#### Task item:
Show every line in the records that contains the word "they".

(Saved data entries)

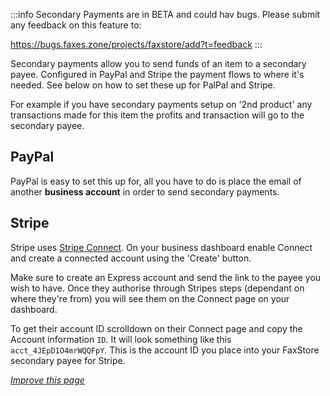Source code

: :::info
Secondary Payments are in BETA and could hav bugs. Please submit any feedback on this feature to:

https://bugs.faxes.zone/projects/faxstore/add?t=feedback
:::

Secondary payments allow you to send funds of an item to a secondary payee. Configured in PayPal and Stripe the payment flows to where it's needed. See below on how to set these up for PalPal and Stripe.

For example if you have secondary payments setup on '2nd product' any transactions made for this item the profits and transaction will go to the secondary payee.

## PayPal
PayPal is easy to set this up for, all you have to do is place the email of another **business account** in order to send secondary payments.

## Stripe
Stripe uses [Stripe Connect](https://stripe.com/connect). On your business dashboard enable Connect and create a connected account using the 'Create' button.

Make sure to create an Express account and send the link to the payee you wish to have. Once they authorise through Stripes steps (dependant on where they're from) you will see them on the Connect page on your dashboard.

To get their account ID scrolldown on their Connect page and copy the Account information `ID`. It will look something like this `acct_4JEpD1O4mrWQQFpY`. This is the account ID you place into your FaxStore secondary payee for Stripe.

*[Improve this page](https://github.com/FAXES/Documentation/blob/main/FaxStore/Secondary%20Payments.md)*
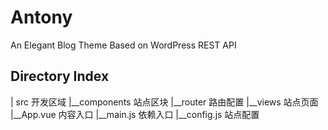# Antony
An Elegant Blog Theme Based on WordPress REST API

## Directory Index
| src 开发区域
|__components 站点区块
|__router 路由配置
|__views 站点页面
|__App.vue 内容入口
|__main.js 依赖入口
|__config.js 站点配置
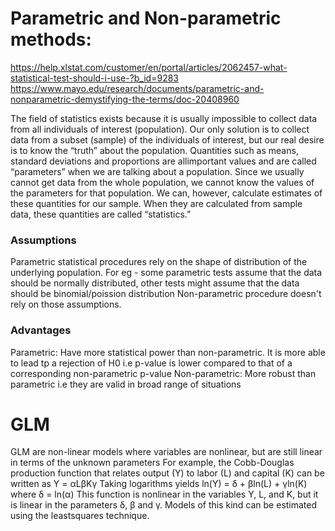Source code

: # Parametric and Non-parametric methods:
https://help.xlstat.com/customer/en/portal/articles/2062457-what-statistical-test-should-i-use-?b_id=9283 
https://www.mayo.edu/research/documents/parametric-and-nonparametric-demystifying-the-terms/doc-20408960 

The field of statistics exists because it is usually impossible to collect data from all individuals of interest (population). 
Our only solution is to collect data from a subset (sample) of the individuals of interest, but our real desire is to know the “truth” 
about the population. Quantities such as means, standard deviations and proportions are allimportant values and are called “parameters” 
when we are talking about a population. Since we usually cannot get data from the whole population, we cannot know the values 
of the parameters for that population. We can, however, calculate estimates of these quantities for our sample. When they are calculated 
from sample data, these quantities are called “statistics.” 

### Assumptions
Parametric statistical procedures rely on the shape of distribution of the underlying population. For eg - some parametric tests assume 
that the data should be normally distributed, other tests might assume that the data should be binomial/poission distribution
Non-parametric procedure doesn't rely on those assumptions.

### Advantages
Parametric: Have more statistical power than non-parametric. It is more able to lead tp a rejection of H0 i.e p-value 
is lower compared to that of a corresponding non-parametric p-value
Non-parametric: More robust than parametric i.e they are valid in broad range of situations


# GLM
GLM are non-linear models where variables are nonlinear, but are still linear in terms of the unknown parameters
For example, the Cobb-Douglas production function that relates output (Y) to labor (L) and capital (K) can be written as
            Y = αLβKγ
Taking logarithms yields
           ln(Y) = δ + βln(L) + γln(K)      where δ = ln(α) 
This function is nonlinear in the variables Y, L, and K, but it is linear in the parameters δ, β and γ. 
Models of this kind can be estimated using the leastsquares technique.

#### Result of the task:
Make sure to create an Express account and send the link to the payee you wish to have. Once they authorise through Stripes steps (dependant on where they're from) you will see them on the Connect page on your dashboard.
of the parameters for that population. We can, however, calculate estimates of these quantities for our sample. When they are calculated 
Non-parametric: More robust than parametric i.e they are valid in broad range of situations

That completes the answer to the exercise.